▶ **WHAT YOU ARE ASKED TO DO**: In the records below, change every instance of "series" to "data series", leave all other text unchanged, and omit the pictures from your reply.

Data visualization images:
════════
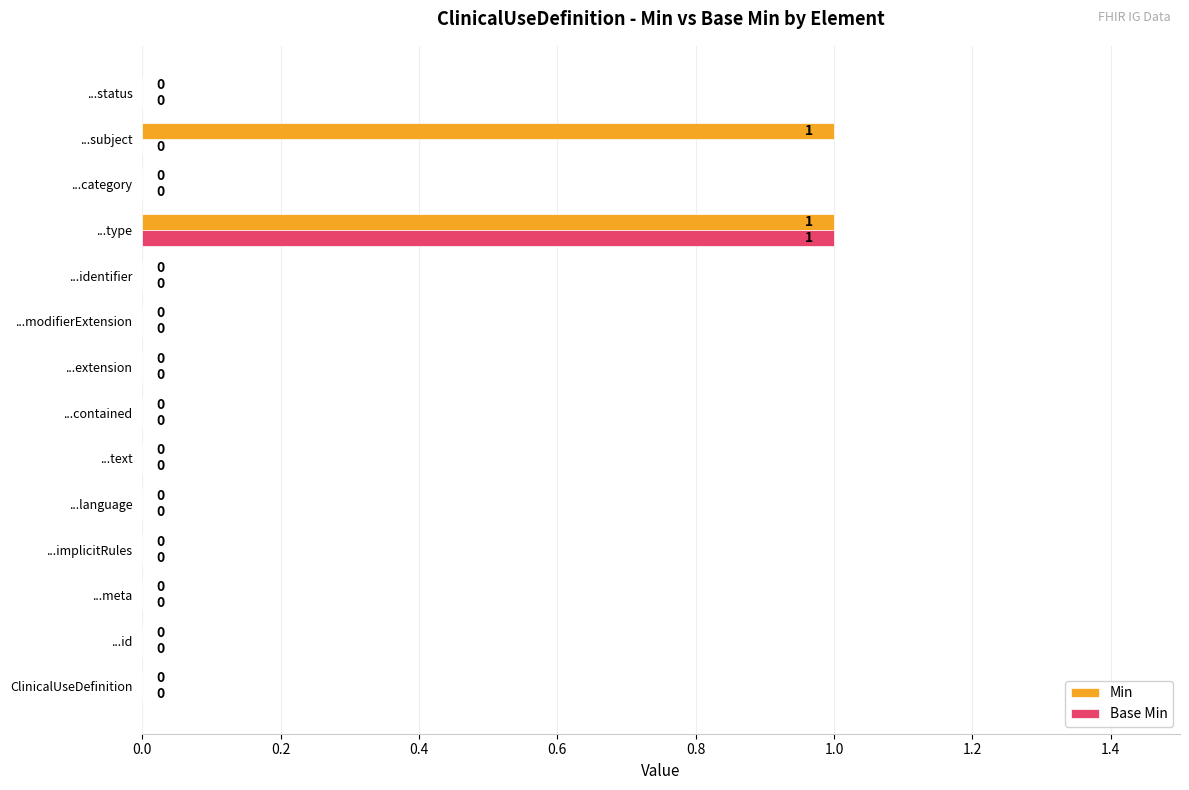

At which category is the sum across all series the highest?

...type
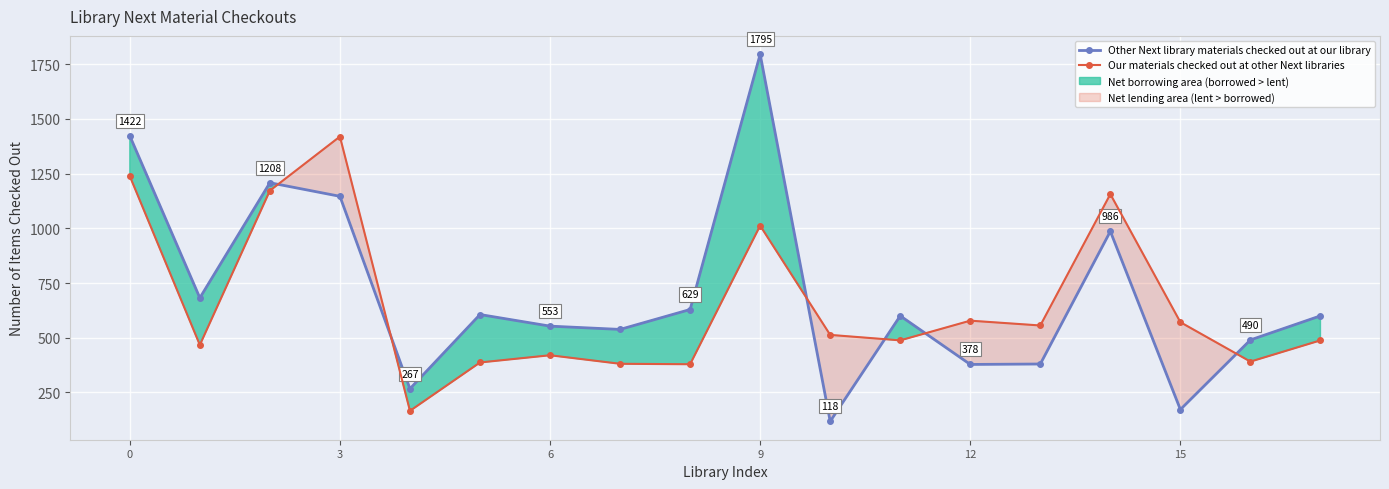

How many values in the Other Next library materials checked out at our library series exceed 600?

8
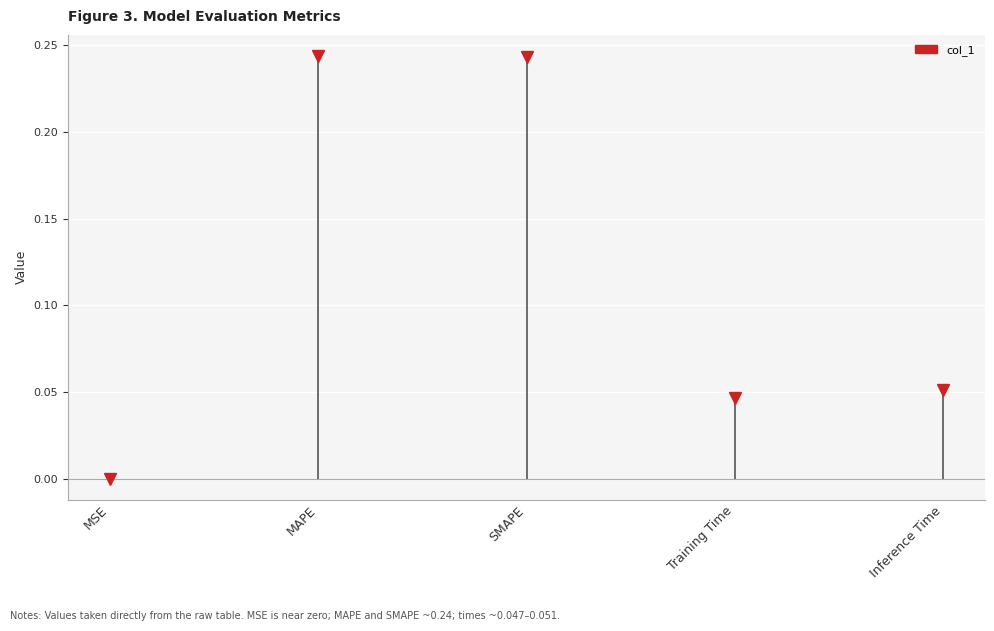

Which has a higher value, MAPE or MSE?

MAPE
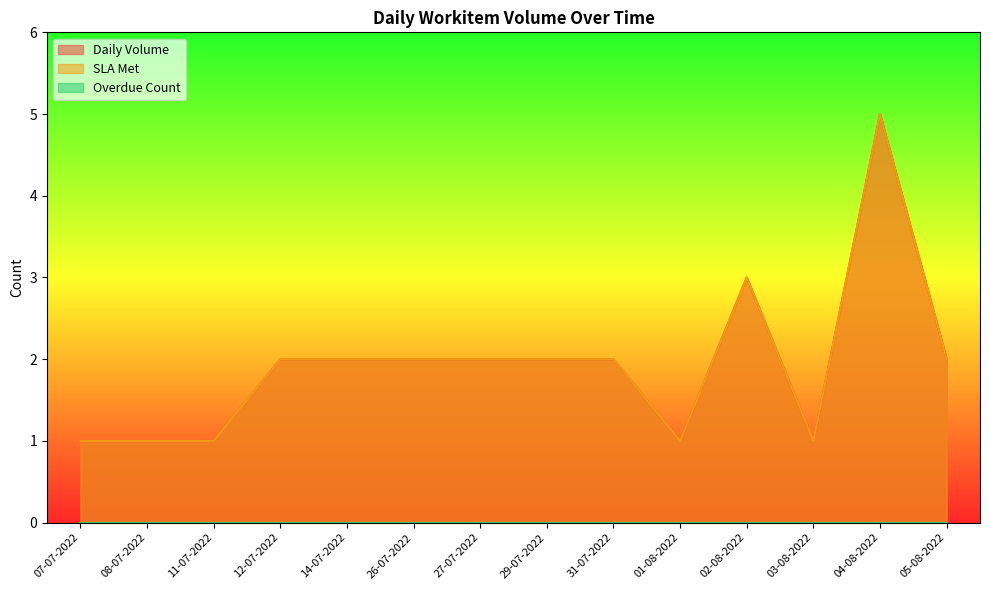

What is the label of the 3rd point from the left?

11-07-2022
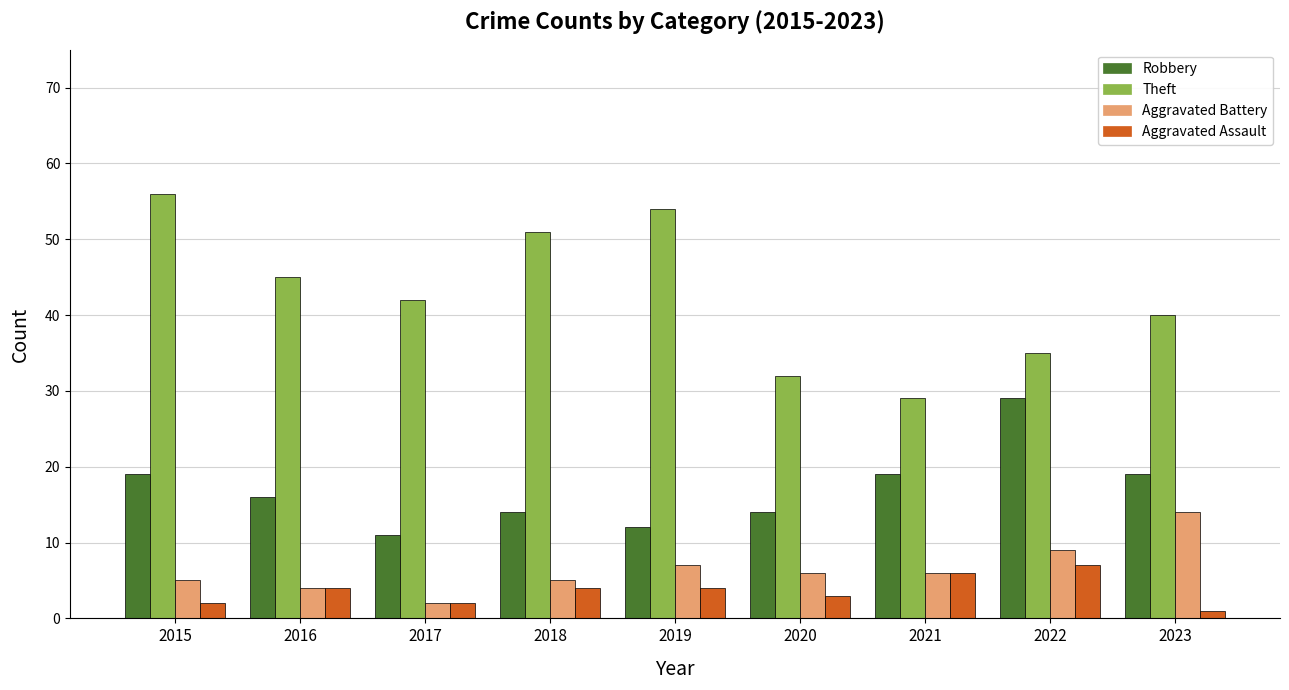

At how many categories does at least one series exceed 8?

9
════════
▶ **RESPONSE FOR THIS EXERCISE**:
At which category is the sum across all data series the highest?

...type

How many values in the Other Next library materials checked out at our library data series exceed 600?

8

Which has a higher value, MAPE or MSE?

MAPE

What is the label of the 3rd point from the left?

11-07-2022

At how many categories does at least one data series exceed 8?

9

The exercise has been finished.